Building a winter kit doesn’t have to break the bank. You can pick up a piece or two each year. Even with one or two items you’ll notice a difference when you ride.
A good place to start would be with the buying of a pair of tights. You can buy regular tights which are really nothing more than your normal lycra riding shorts with legs. These are okay for slightly cool rides, but their window of usage is fairly short. The ones to buy are what are known as microfleeced tights. These are lycra tights that have a lining made out of very fine soft polarfleece. They are very warm, have a wide range of temperature usage from cool autumn or spring rides to downright cold winter days, and they wick sweat away from the skin remarkably well. You can also buy them with a water and windproof storm panel on the front of the thighs for extra protection. Tights are one of those items that’ll make you wonder how you ever got along without them.
Long sleeved winter jerseys are similar to the tights. They are also microfleeced for extra warmth and wicking ability. Winter riding jackets are designed to cut the wind. Most of them go beyond being water resistant and are waterproof. They have taped seams to ensure that no moisture gets in. These jackets have extra long tails on them to keep your rear end from getting wet. The sleeves are cut longer as well. You’ll find extra reflective details for higher visibility in traffic.

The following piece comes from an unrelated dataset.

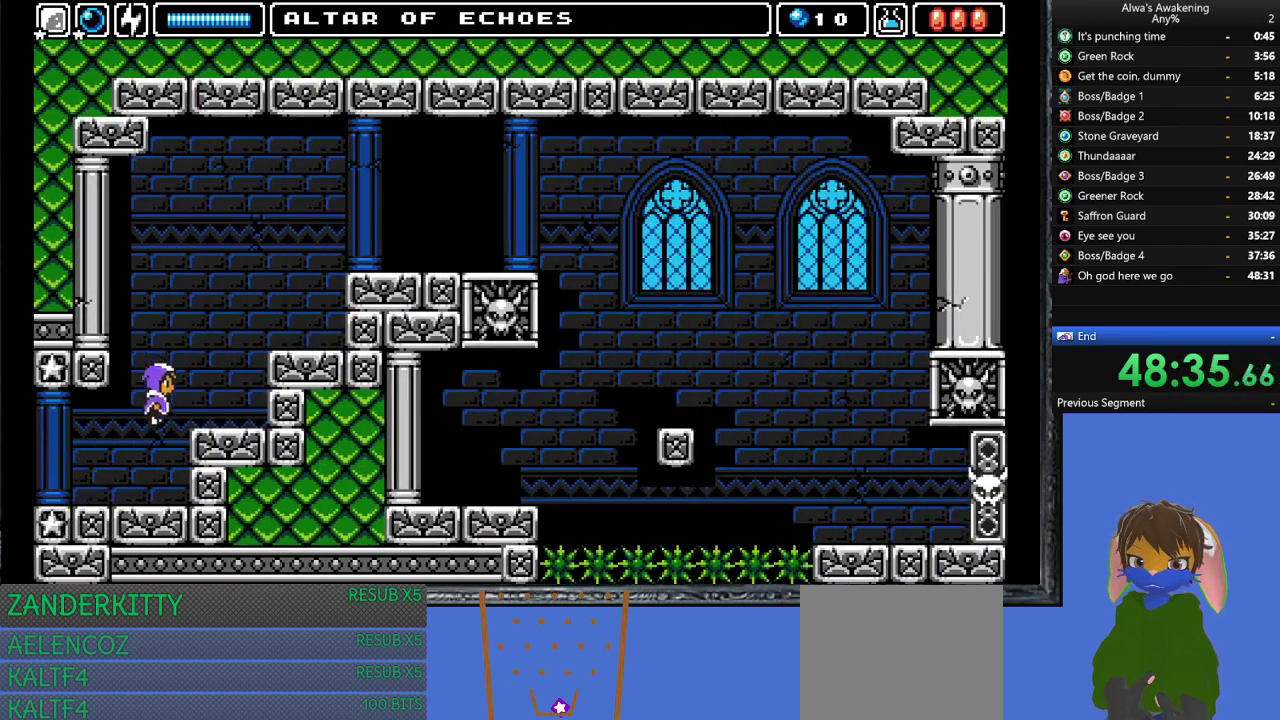
{"buttons": ["CROSS", "DPAD_RIGHT"], "left_stick": "center", "events": [[400, "CROSS", "down"]]}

For the feet you can do a few things. Regular boots can be used with platform pedals. If you use clipless pedals there are winter cycling shoes that have extra cold and wet protection. For normal cycling shoes, you can use neoprene booties or shoe covers to help keep your feet warm and dry. If you want the minimum, there are toe covers that go over the fronts of your shoes.
Hands are simple. There is a wide variety of winter cycling gloves available. Most gloves can be worn in temperatures that are colder than what the tag recommends. A relatively new item that is gaining in popularity, especially with the fatbike crowd, is the Bar Mitt. These are neoprene hand sleeves that attach to the handlebars of your bike, over your grips and levers. These allow for extra warmth and prevent wind from getting inside your sleeves. They let you wear a lighter glove for less clumsy shifting. Bar Mitts are great for hybrid riders who ride open railtrail too.
When it comes to keeping your head warm, there are three key items that work amazingly well. Many riders and runners use microfleece lined beanies or full balaclavas. These keep your head warm like a toque, but still allow a helmet to fit over them. One of the best items out there is a helmet cover. These are made of lycra with a rubberized lining. They stretch over your helmet and effectively block the wind and moisture from coming through the holes. They can be used by themselves but for the best experience, pair one with a beanie or balaclava.
Winter riding is a great cure for cabin fever. Cold weather riding gear lets you extend your riding season for as long as you want to. Like someone once said, “there is no wrong weather, just wrong clothing.”